- Directions
(a) Extract the passage of the transcript about Art the Clown that starts at "00:11How did he" and ends at "a city bus.".
(b) For each statement below, (i) through (iii), answer yes or no according to the transcript about Art the Clown, and quote the words of the transcript that decide it.
(i) Before Leone uploaded Terrifier to YouTube, multiple horror festivals turned it down.
(ii) Leone's first Indiegogo campaign raised more than half of its $15,000 goal.
(iii) David Howard Thornton played Art in the original short films.
(c) List every publication that, according to the transcript about Art the Clown, Leone or Thornton told or revealed something to.

00:05So, how in the world did director Damian Leone manage to invent such a grotesque creature?
00:11How did he find David Howard Thornton and rocket him to fame? And how did he turn a
00:15low-budget short film into a worldwide sensation? The answer is more wholesome than you'd expect.
00:21He just followed his dreams. Leone revealed to Entertainment Weekly that the original idea for
00:26Art just popped into his head one day. He said,
00:28"...I had this idea of a clown terrorizing a woman on a city bus.
00:32It's awkward and uncomfortable and maybe even funny,
00:35but then it gets progressively more intimidating and aggressive."
00:39Swapped a city bus for a train station, and that idea became the opening scene
00:42of Leone's directorial debut, a 2008 short film titled The Ninth Circle.
00:48Shot on a shoestring budget, this short film established a couple of Art's signature traits,
00:59including his gleeful sense of menace. But it was Leone's follow-up short,
01:032011's Terrifier, that turned Art from a caricature into a character.
01:07Believe it or not, that was almost the end of Art. Leone told Dread Central that Terrifier
01:12was rejected by multiple horror festivals, so as a last resort, he uploaded it to YouTube.
01:18It got enough word-of-mouth attention that Leone was approached about putting
01:21together a horror anthology film. Ultimately, that turned into 2013's All Hallows' Eve.
01:27Leone edited his first two short films into the movie and bookended it with the story
01:31of a babysitter and two children watching a mysterious VHS tape.
01:36"...I was sick."
01:37"...Okay, that is enough for tonight."
01:40All Hallows' Eve put some attention on Leone and his demonic brainchild,
01:44but not enough, and he wanted more. He told Dread Central,
01:48"...nobody had enough faith in it to make an Art the Clown spinoff.
01:51I always believed wholeheartedly in the character."
01:54Determined to make a feature-length Terrifier film, Leone turned to Indiegogo with the modest
01:59goal of raising $15,000. The first campaign made less than a third of that, until a surprise
02:05benefactor named Phil Falcone came through with the rest of the cash. Falcone became
02:10a producer, and against all odds, Art's first film rolled.
02:18"...I think we should get our food to go."
02:20Terrifier later hit the horror-centered streaming platform Screambox, where it began to get a
02:25following. When Leone returned to Indiegogo to fund a sequel, asking for $50,000, the campaign
02:31poured in $115,000 in the first day. Terrifier 2 took off at the box office, and Art the Clown
02:38officially became a cult phenomenon. After that, Leone received offers from major studios,
02:43but when he refused to neuter his creation, Terrifier 3 was once again rejected by Hollywood.
02:48Leone chose to independently fund Terrifier 3, a wise idea since it lit up the box office and
02:54has become the highest-grossing, unrated film of all time. Of course, Art wouldn't be Art without
02:59the talent of David Howard Thornton. In the original short films, the character is played
03:04by Mike Giannulli, but when Thornton was hired on for the feature films, he used his own love of
03:09horror and his experience in the clowning world to deepen Art's character, making him the unique
03:14individual he is today. He told Rue Morgue,
03:16"...in my head, Art is like the love child of Harpo Marx and Freddy Krueger."
03:22"...Nothing. I'm just doing my terrifying part."
03:26Thornton's pantomiming has definitely added new layers to Art,
03:30carrying the character from a pipe dream to a box office juggernaut.
03:34And with talk that Terrifier 4 is on the way,
03:36fans can't wait to see what other tricks the clown's got up his gore-soaked sleeves.

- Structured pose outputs
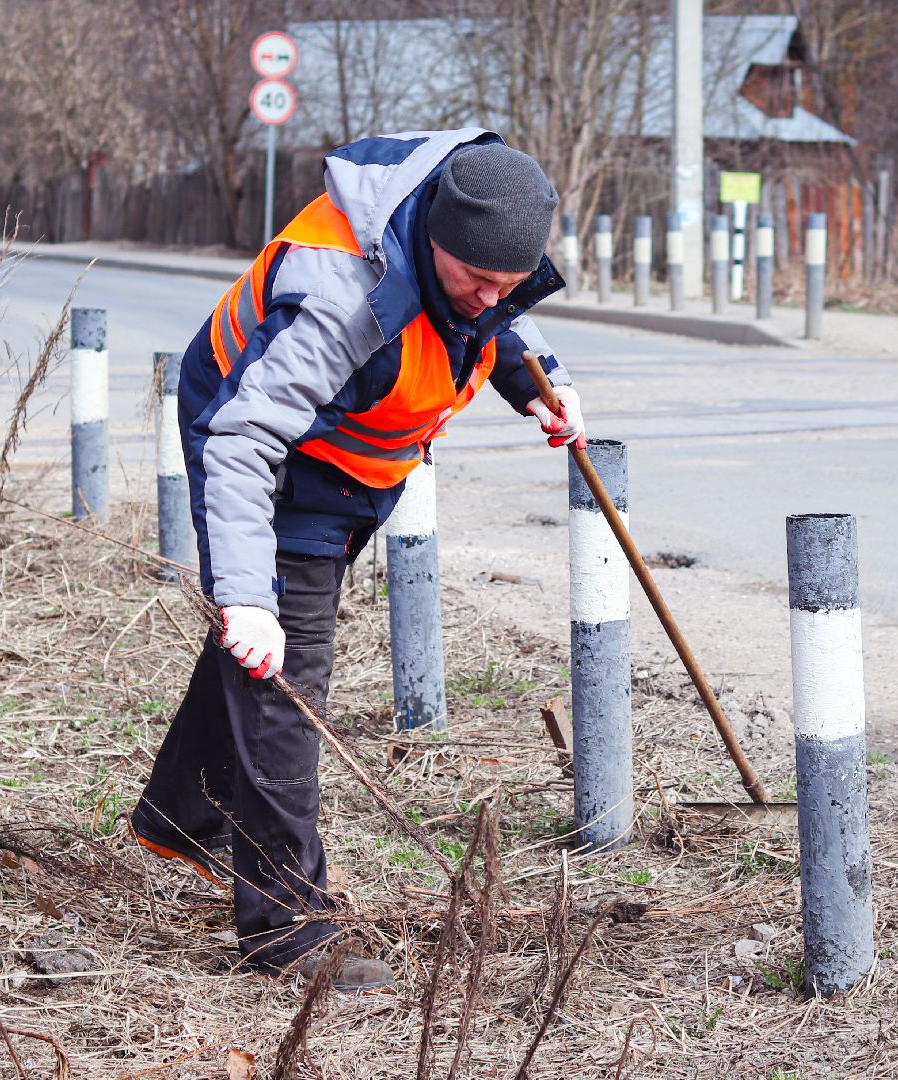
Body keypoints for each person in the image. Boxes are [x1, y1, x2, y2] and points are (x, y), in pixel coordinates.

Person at [129, 128, 586, 991]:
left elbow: (489, 321)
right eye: (473, 279)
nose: (492, 297)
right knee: (284, 678)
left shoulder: (476, 261)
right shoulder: (345, 298)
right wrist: (246, 591)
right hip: (258, 436)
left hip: (347, 459)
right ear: (432, 238)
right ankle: (290, 930)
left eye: (509, 283)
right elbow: (241, 438)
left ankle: (186, 818)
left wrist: (537, 380)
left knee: (257, 651)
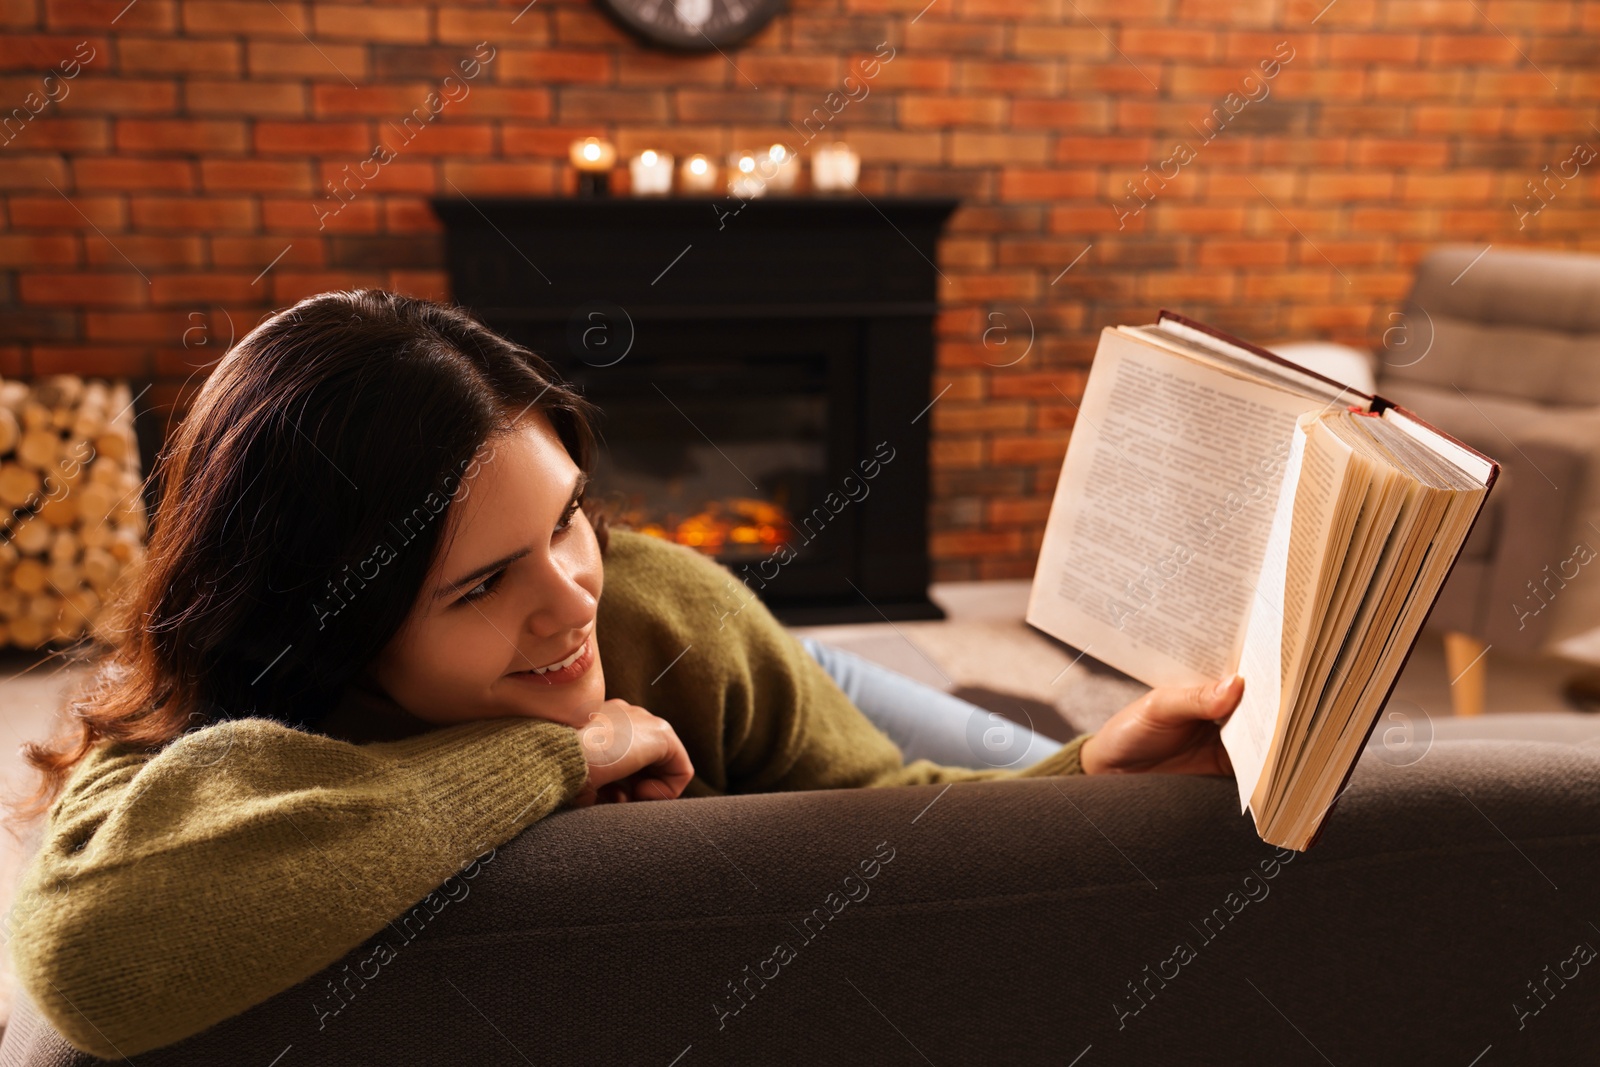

- Answer section
(a)
00:11How did he find David Howard Thornton and rocket him to fame? And how did he turn a
00:15low-budget short film into a worldwide sensation? The answer is more wholesome than you'd expect.
00:21He just followed his dreams. Leone revealed to Entertainment Weekly that the original idea for
00:26Art just popped into his head one day. He said,
00:28"...I had this idea of a clown terrorizing a woman on a city bus.

(b)
(i) Yes: "was rejected by multiple horror festivals, so as a last resort, he uploaded it to YouTube"
(ii) No: "The first campaign made less than a third of that"
(iii) No: "by Mike Giannulli, but when Thornton was hired on for the feature films"

(c) Entertainment Weekly, Dread Central, Rue Morgue